§ Exercise
Copy the lines below word for word.

* START Given records *

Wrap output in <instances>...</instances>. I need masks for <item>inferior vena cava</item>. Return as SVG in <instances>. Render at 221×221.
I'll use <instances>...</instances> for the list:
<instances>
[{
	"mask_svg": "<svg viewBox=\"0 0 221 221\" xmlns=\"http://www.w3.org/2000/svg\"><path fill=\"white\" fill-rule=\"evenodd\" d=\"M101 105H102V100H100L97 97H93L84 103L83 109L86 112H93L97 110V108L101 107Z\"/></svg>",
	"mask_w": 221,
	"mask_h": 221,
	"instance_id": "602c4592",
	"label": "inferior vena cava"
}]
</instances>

* END Given records *

§ Expected output
Wrap output in <instances>...</instances>. I need masks for <item>inferior vena cava</item>. Return as SVG in <instances>. Render at 221×221.
I'll use <instances>...</instances> for the list:
<instances>
[{
	"mask_svg": "<svg viewBox=\"0 0 221 221\" xmlns=\"http://www.w3.org/2000/svg\"><path fill=\"white\" fill-rule=\"evenodd\" d=\"M101 105H102V100H100L97 97H93L84 103L83 109L86 112H93L97 110V108L101 107Z\"/></svg>",
	"mask_w": 221,
	"mask_h": 221,
	"instance_id": "602c4592",
	"label": "inferior vena cava"
}]
</instances>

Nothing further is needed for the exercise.